Ganz zweifellos ist es diese als Zirkuskapelle verfremdete Band unter Franz Leander Klee, die mit ihrer so temperamentvoll wie sensibel gebotenen Musik die bunt flackernde Inszenierung grandios zusammenhält, alles miteinander verzahnt und dem Ganzen Dichte und Strahlkraft gibt.

 

Ein weiterer Clown stürzt auf die Bühne mit der brechtschen Ansage: “Weil diese Oper so prunkvoll gedacht war, wie nur Bettler sie erträumen können….“ Und schon greifen sie Raum, die Traumbilder dieser Inszenierung: schrill, grotesk stürmen die Figuren auf die Bretter, hängen sich an die Gitter des Käfigs, steigen aufs Dach: alle grell geschminkt, die weiße Farbe fingerdick aufs Gesicht gespachtelt, so dass sie im Laufe des Spiels langsam abbröckeln muss, die Münder bizarr überzeichnet. Die Kostüme, viktorianische Klamotten, hängen zum Teil in Fetzen verlottert an ihren Figuren.

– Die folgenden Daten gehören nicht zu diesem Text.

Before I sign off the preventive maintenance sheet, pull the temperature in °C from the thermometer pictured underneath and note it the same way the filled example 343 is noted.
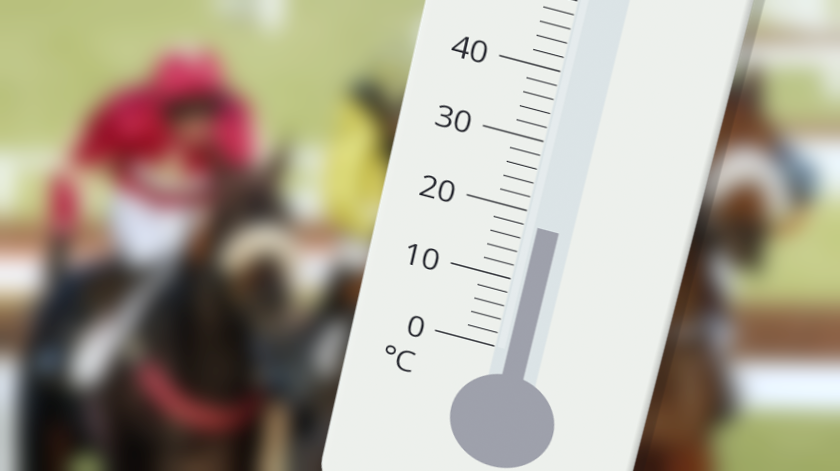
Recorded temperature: 18
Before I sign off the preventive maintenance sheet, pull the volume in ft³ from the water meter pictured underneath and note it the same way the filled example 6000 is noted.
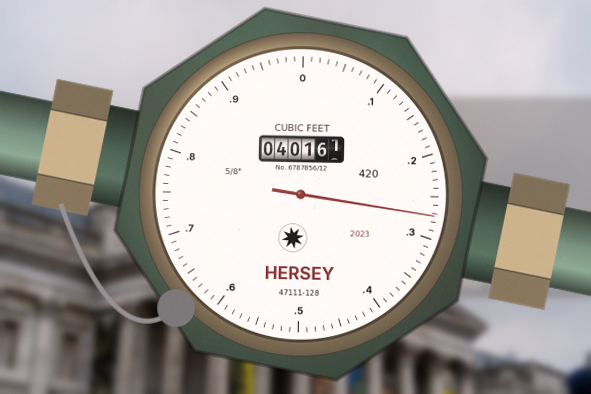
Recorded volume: 40161.27
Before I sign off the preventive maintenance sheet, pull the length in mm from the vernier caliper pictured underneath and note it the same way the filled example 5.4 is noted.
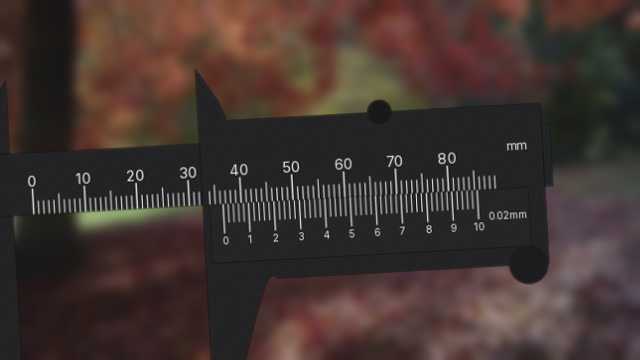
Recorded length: 36.5
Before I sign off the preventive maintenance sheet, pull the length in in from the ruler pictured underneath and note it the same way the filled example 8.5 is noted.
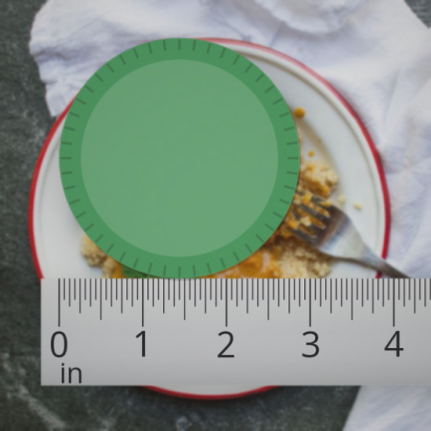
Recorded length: 2.875
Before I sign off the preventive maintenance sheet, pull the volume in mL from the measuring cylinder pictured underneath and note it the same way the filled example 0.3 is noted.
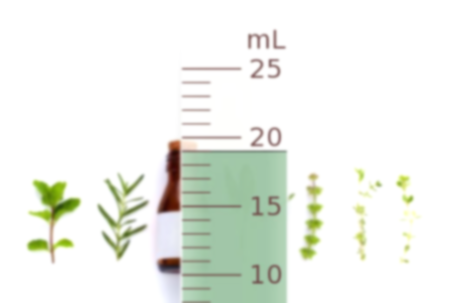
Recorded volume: 19
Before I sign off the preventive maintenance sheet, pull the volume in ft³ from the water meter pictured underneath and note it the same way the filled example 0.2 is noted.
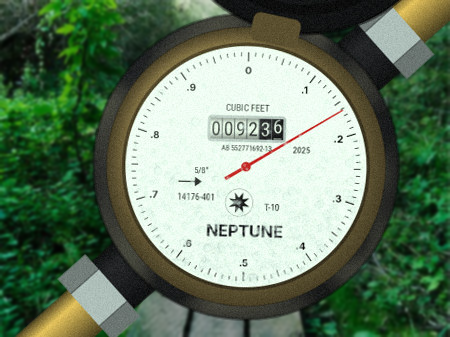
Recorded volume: 9236.16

Alle gemeinsam bilden einen herrlich komischen Chor, an dessen stimmlicher Exaktheit allerdings noch zu feilen ist. Mitten darunter Peachum (Rainer Philippi), Chef der „Bettlerplatte“, in breit gestreiftem Outfit – Sträflings- oder Manageraufzug? – mit Oberlippenbärtchen und schwarzer Hitler-Haarsträhne in der Stirn, dazu mit verstellter, leicht schnarrender Stimme sprechend: eine böse Karikatur. Daneben sein Konkurrent im Gaunermilieu Macheath, oder auch Mackie Messer, grandios gespielt und gesungen von Serkan Kaya. Er ist es, der den etwas starren Bildern des Abends Dynamik und am Ende in einer großartigen Szene unter dem Galgen Dichte und Sinnhaftigkeit gibt.

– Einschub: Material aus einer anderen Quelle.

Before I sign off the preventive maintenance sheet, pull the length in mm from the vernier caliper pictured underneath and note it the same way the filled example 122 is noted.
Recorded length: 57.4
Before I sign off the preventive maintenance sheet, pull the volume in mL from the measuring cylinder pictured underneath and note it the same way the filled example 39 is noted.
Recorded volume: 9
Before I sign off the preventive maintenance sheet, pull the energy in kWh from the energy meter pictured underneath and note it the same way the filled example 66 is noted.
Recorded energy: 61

Auch die Frauenrollen, alle mit Schauspielerinnen aus dem Ensemble besetzt, bestechen mit brillantem Gesang. Allen voran Claudia Hübbecker, stimmlich und darstellerisch glänzend in der puppenhaft erstarrten Rolle der Frau Peachum, neben ihr, nicht minder kraftvoll, Lou Strenger als ihre Tochter Polly, deren Soli fast zu feurig klingen in der ansonsten eher naiv angelegten Rolle der betrogenen Braut. Und dann ist da noch die adrette Spelunkenjenny, eine am wenigsten zum Klischee geeiste Nebenrolle, die Sonja Beißwenger im antikisierenden Hurendress aus schwarzer Spitze mit roten Dessous rasant gibt.

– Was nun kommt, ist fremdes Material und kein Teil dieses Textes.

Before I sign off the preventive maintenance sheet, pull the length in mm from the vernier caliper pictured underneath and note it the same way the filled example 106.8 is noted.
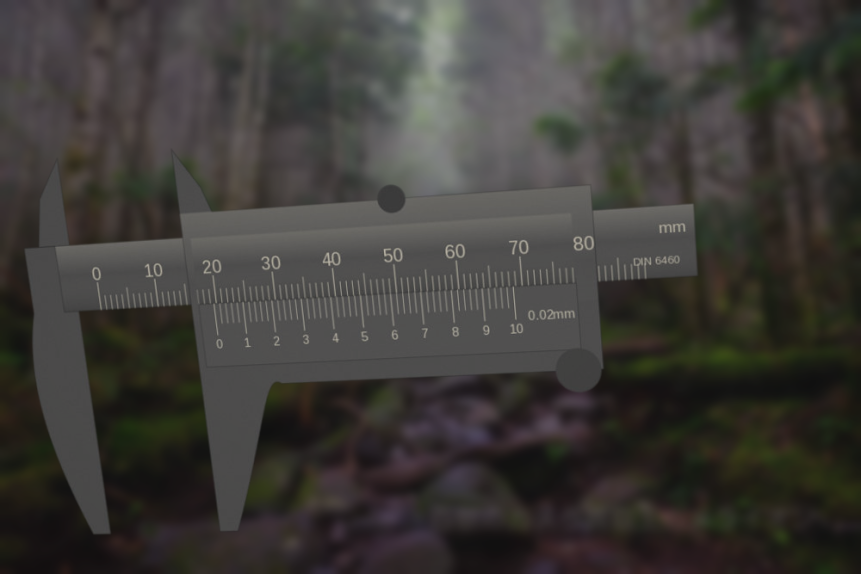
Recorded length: 19.6
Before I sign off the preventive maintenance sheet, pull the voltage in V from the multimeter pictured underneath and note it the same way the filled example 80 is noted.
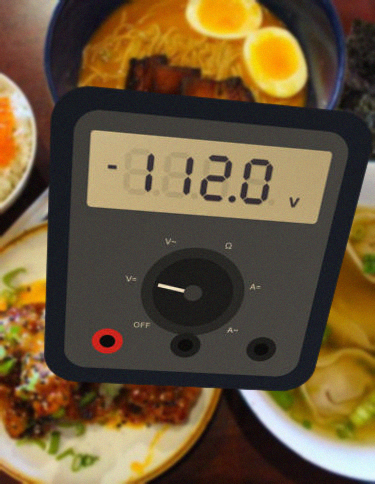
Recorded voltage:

Aber trotz der bestechenden Soli und phantastischer Bilder kommt die Inszenierung im ersten Teil weithin so grotesk erstarrt bis klamaukig daher, dass fast nichts durchschimmert von der brechtschen Absicht, das Denken anzustoßen. Die Figuren agieren comichaft, ohne jede Entwicklung. Und offensichtlich vertraut Kriegenburg dem Brechtschen Text auch nicht wirklich, sondern glaubt ihn mit Kalauern mühsam aufpeppen zu müssen. Da heißt es dann „weiter mit Brecht und Ordnung“; oder Mackie Messer und der korrupte Polizeichef Brown (bizarr erbärmlich: Thomas Wittmann) werden wahllos aufgereiht mit Baader/Meinhof, Lolek/Bolek, Fix/Foxi, Cindy/Bert und anderen, die so gar nichts zu tun haben miteinander oder mit dem Stück. Grenzwertig wird es bei der wiederholten Assoziation von Luden-Juden-Jugendfreund. Und auch „ O sole mio“ und „Gründgens“ gehören wohl nicht zu Brecht. Völlig unnötig auch, dass Serkan Kaya zu einer kabarettistischen Dialekt-Imitation ganz aus seiner Rolle heraustritt.

Intensiver und näher an Brecht entwickelt sich der zweite Teil nach der Pause mit wunderbaren Weill-Songs, einem kuriosen Zickenkrieg, mit Bosheit und Verrat. Schließlich dann die ergreifenden Galgenszene: da ist Mackies Schminkmaske fast ganz abgebröckelt und ein menschliches Gesicht zeigt sich in existentieller Angst und Verzweiflung. Darauf setzt Brecht den Clou der Doppelmoral: Die Königin befreit den Gangster-König, adelt und alimentiert ihn! Dazu könnte einem tatsächlich Heutiges einfallen, doch in Düsseldorf endet‘s mit einer albernen Slapstick-Nummer: mit Sahnetorte am Bühnenrand.Das macht aus dem brechtschen Sarkasmus endgültig eine Farce.

Das Publikum bedankte sich für eine pittoreske Komödie und bravouröse Schauspielleistungen mit herzlichem Applaus und verzieh offensichtlich dem berühmten Regisseur, dass er Brechts Intension und die Moral von der Geschichte unter Schminke und Operetten-Klamauk verschüttet hatte.